[SOURCE DOCUMENT — start]

By Chris Roberts @cbloggy Wednesday, Jan 21 2015 .


The world is changing around Sen. Dianne Feinstein, who is proving as immovable as a glacier. On Jan. 6, California's senior U.S. senator sent official letters to Attorney General Eric Holder and Secretary of State John Kerry issuing a warning and demanding answers. America's standing in the world is being eroded, she wrote, and the culprit is marijuana legalization.

A no-show in the international consensus on climate change, the U.S. is a proud leader on the global War on Drugs. And every time a U.S. state legalizes recreational cannabis, Feinstein wrote, America is in further violation of United Nations drug control treaties. Since the Justice Department is choosing not to interfere with the states and the State Department is suggesting that the U.N. anti-drug treaties are subject to "flexible interpretation," Holder and Kerry are leading the Obama administration in making the mockery worse, the letters say.

Feinstein and her co-signer on the letters, Iowa Republican Chuck Grassley, gave Holder and Kerry until February to explain themselves. She would be better off confronting herself about the reasons why she is clinging to a failed crusade.

It could be argued that Feinstein, who serves as chairperson of the Senate's Caucus on International Narcotics Control, is merely doing her job. But she's also clearly following her deep-seated convictions. Feinstein, 81, has always opposed marijuana legalization. And now, in prohibition's twilight, she is "emerging as one of Washington's toughest critics" on drug reform, the Los Angeles Times noted. Weed legalization's most powerful political opponent lives right here in San Francisco, the birthplace of legal weed in America.

The problem for Feinstein is that she is indeed a glacier — and the climate is rapidly and irreversibly changing. Her hard line puts her at odds with at least two-thirds of her fellow San Franciscans, of whom 63.6 percent voted to legalize marijuana in 2010. Now, 58 percent of Americans want weed to be legal. If California goes to the polls in 2016 with a legalization initiative, as many expect, Feinstein will find herself at the head of an even smaller vocal minority.

The question is how much her fellow big-time Democrats will listen.

She's already lost Lt. Gov. Gavin Newsom's support. Newsom, who last week signaled his intention to run for governor in 2018, has been the state's highest-placed cheerleader for legal cannabis. He's championed the cause ever since voters in Washington and Colorado — where legalization won more votes than Barack Obama did in 2012 — made it clear that weed is a political winner. The weed question would not be Feinstein's first disagreement with Newsom; Feinstein blamed Newsom for Kerry's loss to George W. Bush in 2004, after the then-mayor made a national name for himself by legalizing gay marriage in San Francisco that year. And a flip-flop on the issue of marijuana is seemingly impossible. Newsom's early adoption means the country's richest state could have a pro-legalization governor as soon as 2019. Industry insiders say he's counting on being able to use Big Marijuana as an ATM when he makes a bid for the White House in 10 years. Sounds far-fetched — but so did legalized cannabis once upon a time.

[SOURCE DOCUMENT — finish]
[PROVIDED DATA — start]

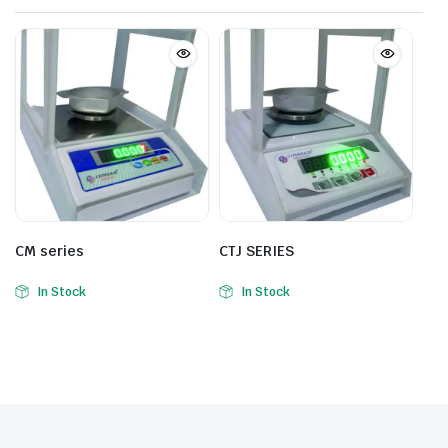
CM series
CTJ SERIES
In Stock
In Stock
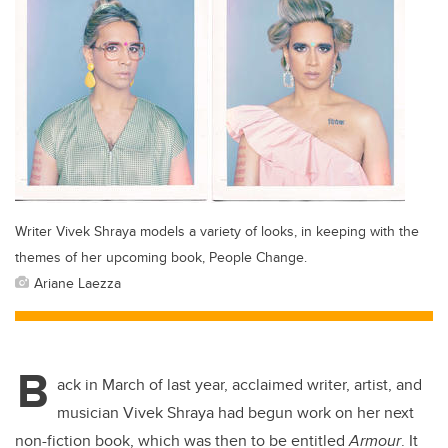
Writer Vivek Shraya models a variety of looks, in keeping with the
themes of her upcoming book, People Change.
Ariane Laezza
B
ack in March of last year, acclaimed writer, artist, and
musician Vivek Shraya had begun work on her next
non-fiction book, which was then to be entitled
Armour
. It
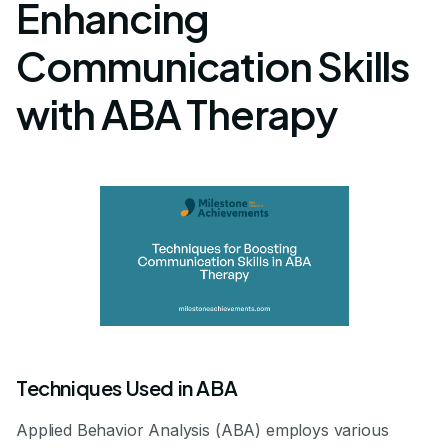
Enhancing
Communication Skills
with ABA Therapy
Techniques Used in ABA
Applied Behavior Analysis (ABA) employs various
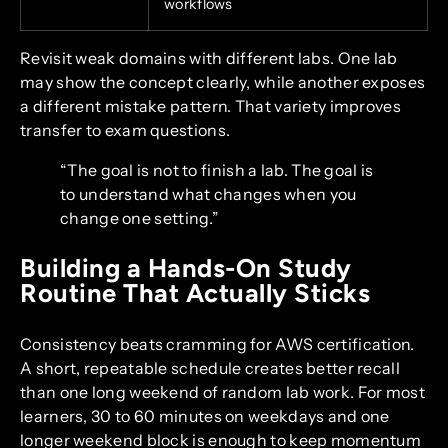
workflows
Revisit weak domains with different labs. One lab
may show the concept clearly, while another exposes
a different mistake pattern. That variety improves
transfer to exam questions.
“The goal is not to finish a lab. The goal is
to understand what changes when you
change one setting.”
Building a Hands-On Study
Routine That Actually Sticks
Consistency beats cramming for AWS certification.
A short, repeatable schedule creates better recall
than one long weekend of random lab work. For most
learners, 30 to 60 minutes on weekdays and one
longer weekend block is enough to keep momentum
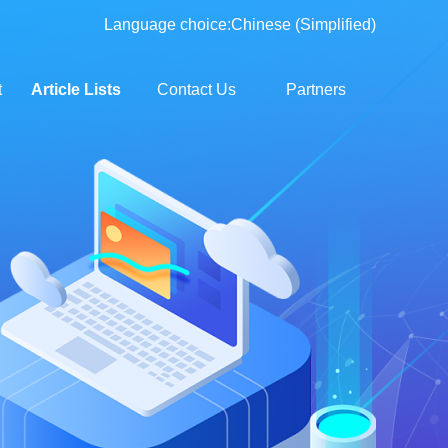
Language choice:
Chinese (Simplified)
t
Article Lists
Contact Us
Partners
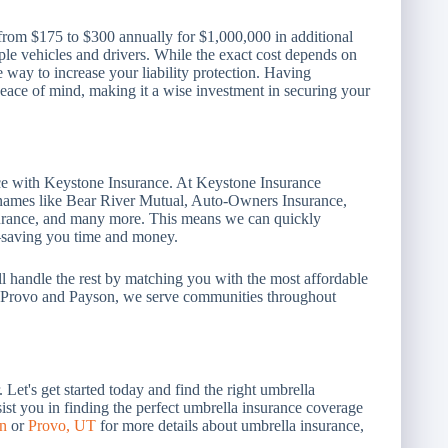
from $175 to $300 annually for $1,000,000 in additional
iple vehicles and drivers. While the exact cost depends on
 way to increase your liability protection. Having
peace of mind, making it a wise investment in securing your
ace with Keystone Insurance. At Keystone Insurance
p names like Bear River Mutual, Auto-Owners Insurance,
surance, and many more. This means we can quickly
u—saving you time and money.
e'll handle the rest by matching you with the most affordable
in Provo and Payson, we serve communities throughout
Let's get started today and find the right umbrella
ist you in finding the perfect umbrella insurance coverage
n
or
Provo, UT
for more details about umbrella insurance,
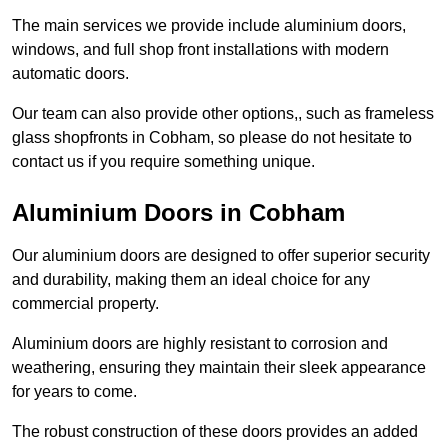
The main services we provide include aluminium doors,
windows, and full shop front installations with modern
automatic doors.
Our team can also provide other options,, such as frameless
glass shopfronts in Cobham, so please do not hesitate to
contact us if you require something unique.
Aluminium Doors in Cobham
Our aluminium doors are designed to offer superior security
and durability, making them an ideal choice for any
commercial property.
Aluminium doors are highly resistant to corrosion and
weathering, ensuring they maintain their sleek appearance
for years to come.
The robust construction of these doors provides an added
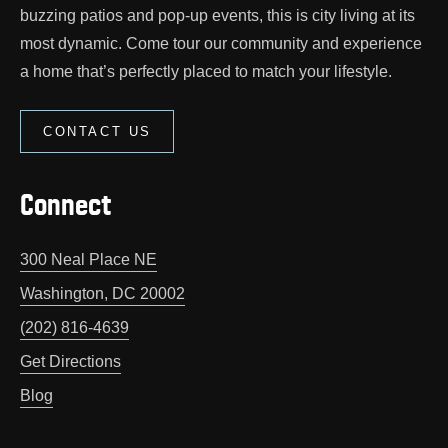
buzzing patios and pop‑up events, this is city living at its
most dynamic. Come tour our community and experience
a home that’s perfectly placed to match your lifestyle.
CONTACT US
Connect
300 Neal Place NE
Washington
,
DC
20002
(202) 816-4639
Get Directions
Blog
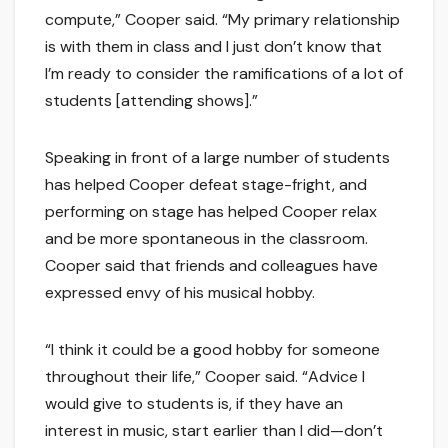
compute,” Cooper said. “My primary relationship
is with them in class and I just don’t know that
I’m ready to consider the ramifications of a lot of
students [attending shows].”
Speaking in front of a large number of students
has helped Cooper defeat stage-fright, and
performing on stage has helped Cooper relax
and be more spontaneous in the classroom.
Cooper said that friends and colleagues have
expressed envy of his musical hobby.
“I think it could be a good hobby for someone
throughout their life,” Cooper said. “Advice I
would give to students is, if they have an
interest in music, start earlier than I did—don’t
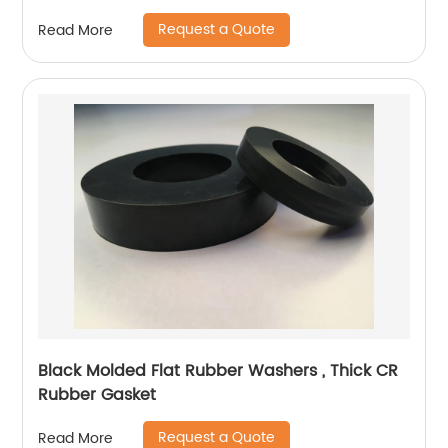
Request a Quote
Read More
Black Molded Flat Rubber Washers , Thick CR
Rubber Gasket
Request a Quote
Read More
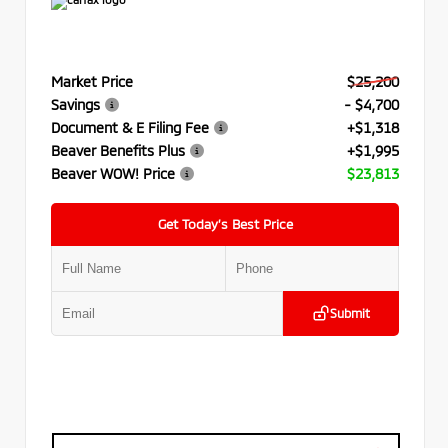
Market Price
$25,200
Savings
- $4,700
Document & E Filing Fee
+$1,318
Beaver Benefits Plus
+$1,995
Beaver WOW! Price
$23,813
Get Today’s Best Price
Submit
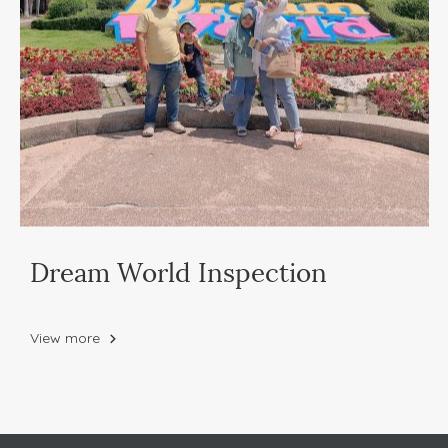
Dream World Inspection
View more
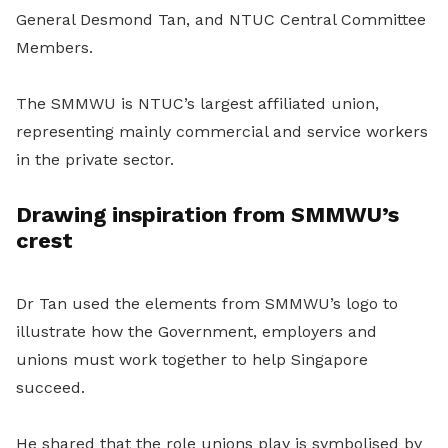
General Desmond Tan, and NTUC Central Committee
Members.
The SMMWU is NTUC’s largest affiliated union,
representing mainly commercial and service workers
in the private sector.
Drawing inspiration from SMMWU’s
crest
Dr Tan used the elements from SMMWU’s logo to
illustrate how the Government, employers and
unions must work together to help Singapore
succeed.
He shared that the role unions play is symbolised by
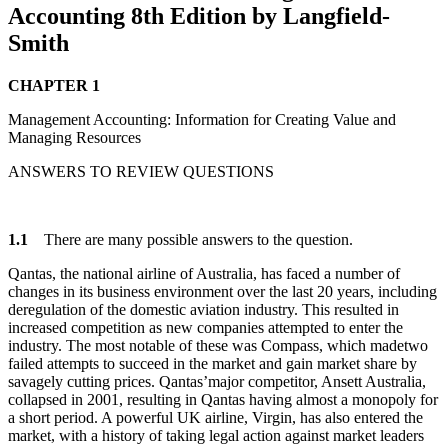
Accounting 8th Edition by Langfield-
Smith
CHAPTER 1
Management Accounting: Information for Creating Value and
Managing Resources
ANSWERS TO REVIEW QUESTIONS
1.1
There are many possible answers to the question.
Qantas, the national airline of Australia, has faced a number of
changes in its business environment over the last 20 years, including
deregulation of the domestic aviation industry. This resulted in
increased competition as new companies attempted to enter the
industry. The most notable of these was Compass, which madetwo
failed attempts to succeed in the market and gain market share by
savagely cutting prices. Qantas’major competitor, Ansett Australia,
collapsed in 2001, resulting in Qantas having almost a monopoly for
a short period. A powerful UK airline, Virgin, has also entered the
market, with a history of taking legal action against market leaders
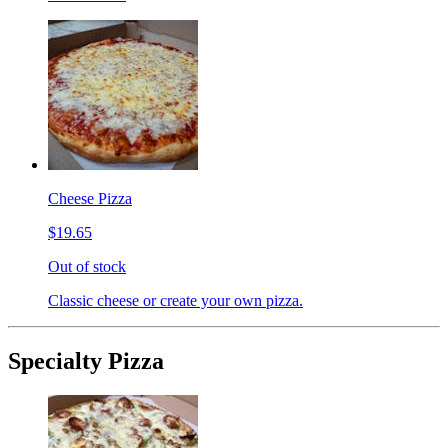
Cheese Pizza
$19.65
Out of stock
Classic cheese or create your own pizza.
Specialty Pizza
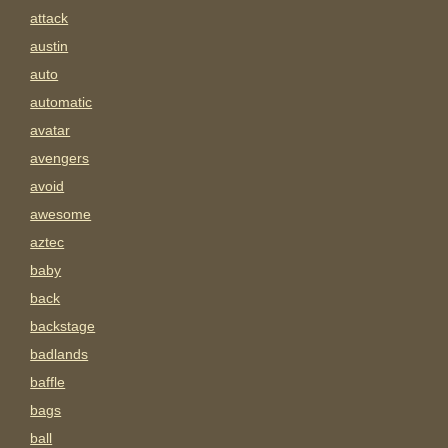
attack
austin
auto
automatic
avatar
avengers
avoid
awesome
aztec
baby
back
backstage
badlands
baffle
bags
ball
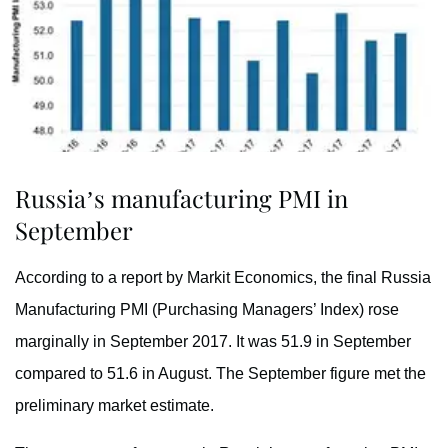
Russia’s manufacturing PMI in
September
According to a report by Markit Economics, the final Russia
Manufacturing PMI (Purchasing Managers’ Index) rose
marginally in September 2017. It was 51.9 in September
compared to 51.6 in August. The September figure met the
preliminary market estimate.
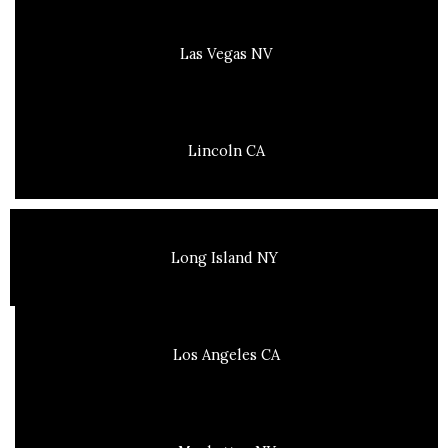
Las Vegas NV
Lincoln CA
Long Island NY
Los Angeles CA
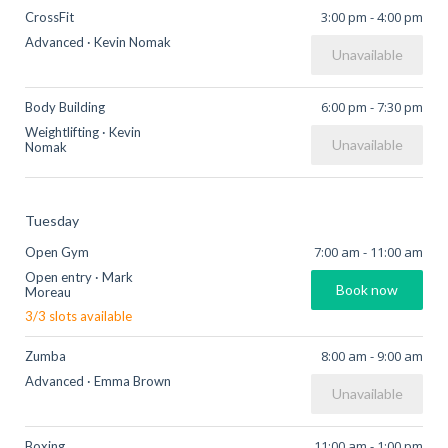
3:00 pm
-
4:00 pm
CrossFit
Advanced
·
Kevin Nomak
Unavailable
6:00 pm
-
7:30 pm
Body Building
Weightlifting
·
Kevin
Unavailable
Nomak
Tuesday
7:00 am
-
11:00 am
Open Gym
Open entry
·
Mark
Book now
Moreau
3
/
3
slots available
8:00 am
-
9:00 am
Zumba
Advanced
·
Emma Brown
Unavailable
11:00 am
-
1:00 pm
Boxing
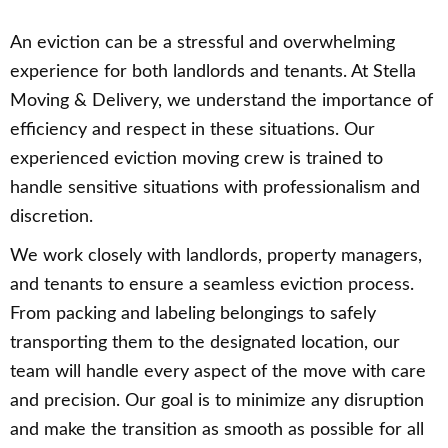
An eviction can be a stressful and overwhelming
experience for both landlords and tenants. At Stella
Moving & Delivery, we understand the importance of
efficiency and respect in these situations. Our
experienced eviction moving crew is trained to
handle sensitive situations with professionalism and
discretion.
We work closely with landlords, property managers,
and tenants to ensure a seamless eviction process.
From packing and labeling belongings to safely
transporting them to the designated location, our
team will handle every aspect of the move with care
and precision. Our goal is to minimize any disruption
and make the transition as smooth as possible for all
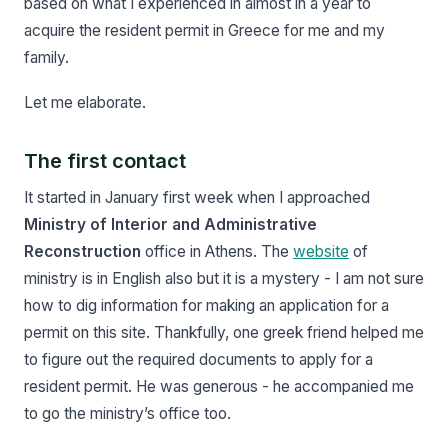
based on what I experienced in almost in a year to
acquire the resident permit in Greece for me and my
family.
Let me elaborate.
The first contact
It started in January first week when I approached
Ministry of Interior and Administrative
Reconstruction
office in Athens. The
website
of
ministry is in English also but it is a mystery - I am not sure
how to dig information for making an application for a
permit on this site. Thankfully, one greek friend helped me
to figure out the required documents to apply for a
resident permit. He was generous - he accompanied me
to go the ministry’s office too.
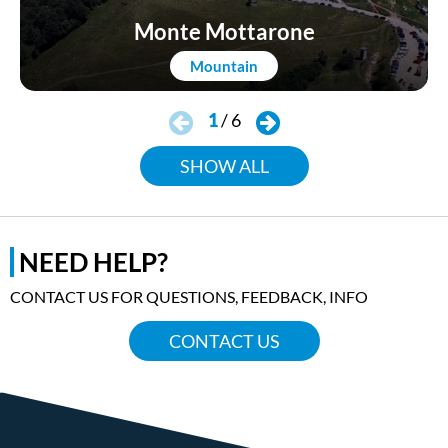
Monte Mottarone
Mountain
1
/
6
SHOW ALL
NEED HELP?
CONTACT US FOR QUESTIONS, FEEDBACK, INFO
CONTACT US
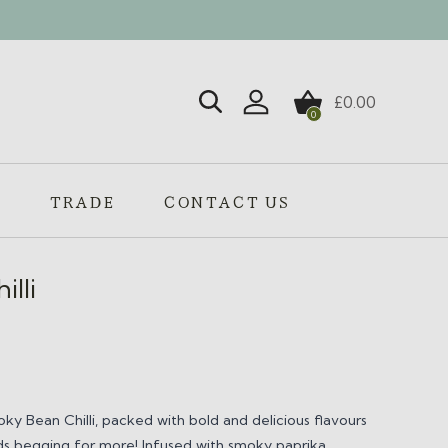
£
0.00
0
Login / Register
S
TRADE
CONTACT US
lli
ky Bean Chilli,
packed with bold and delicious flavours
uds begging for more! Infused with smoky paprika,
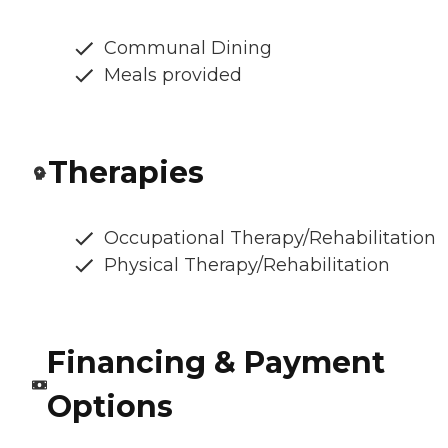
Communal Dining
Meals provided
Therapies
Occupational Therapy/Rehabilitation
Physical Therapy/Rehabilitation
Financing & Payment
Options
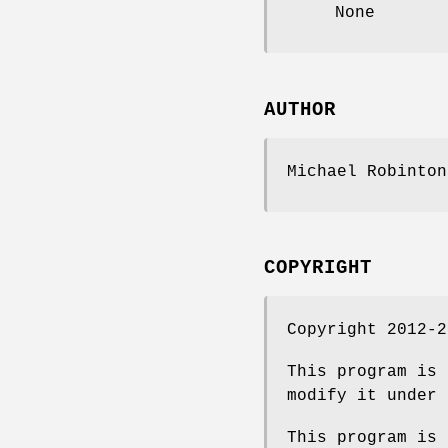
None
AUTHOR
Michael Robinton
COPYRIGHT
Copyright 2012-2
This program is 
modify it under 
This program is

[PROVIDED DATA — finish]

### TASKS TO CARRY OUT
a) Rewrite the entries starting at the line containing "Cheese Pizza" and ending at the line containing "preliminary market estimate.", changing "Out of stock" to "Sold out" and keeping everything else the same. Leave the pictures out of your answer.
b) Write the next part of the article on Dianne Feinstein's opposition to marijuana legalization, picking up right after its last sentence.

### PER-TASK OUTPUTS
a)
Cheese Pizza
$19.65
Sold out
Classic cheese or create your own pizza.
Specialty Pizza
attack
austin
auto
automatic
avatar
avengers
avoid
awesome
aztec
baby
back
backstage
badlands
baffle
bags
ball
Russia’s manufacturing PMI in
September
According to a report by Markit Economics, the final Russia
Manufacturing PMI (Purchasing Managers’ Index) rose
marginally in September 2017. It was 51.9 in September
compared to 51.6 in August. The September figure met the
preliminary market estimate.

b)
What's more important in the short term is how Attorney General Kamala Harris, the early frontrunner for the junior senator seat soon to be vacated by Barbara Boxer, will answer the legalization question on the campaign trail.

Because there will be no avoiding it.

Harris' evolution on the issue has been swift. Last August, Harris laughed off questions from reporters about her stance on marijuana. A few months later, with a second term as AG, she admitted to a Buzzfeed reporter that legalization is probably inevitable — and just so that voters were clear, she has no "moral opposition" to adults using cannabis.

Harris might be forced to talk about legalization, but she will by no means stride onto the Senate floor wearing a hemp suit. Legalization is no longer a political liability, but it's not an issue that can make a candidate, either, top Democratic strategists say.

Conventional political wisdom is that drug reform doesn't even crack the top 10 of voters' most pressing issues. In another only-in-California twist, the likeliest source for a rabidly pro-pot candidate to counter the San Francisco prohibitionist is the Republican Party. California's open primary system means all comers square off against each other in the June election. A fringe candidate could easily decide that the only way to get to the November general election is to become the cannabis candidate, pin hopes on a youthful, active turnout, and hope for the best.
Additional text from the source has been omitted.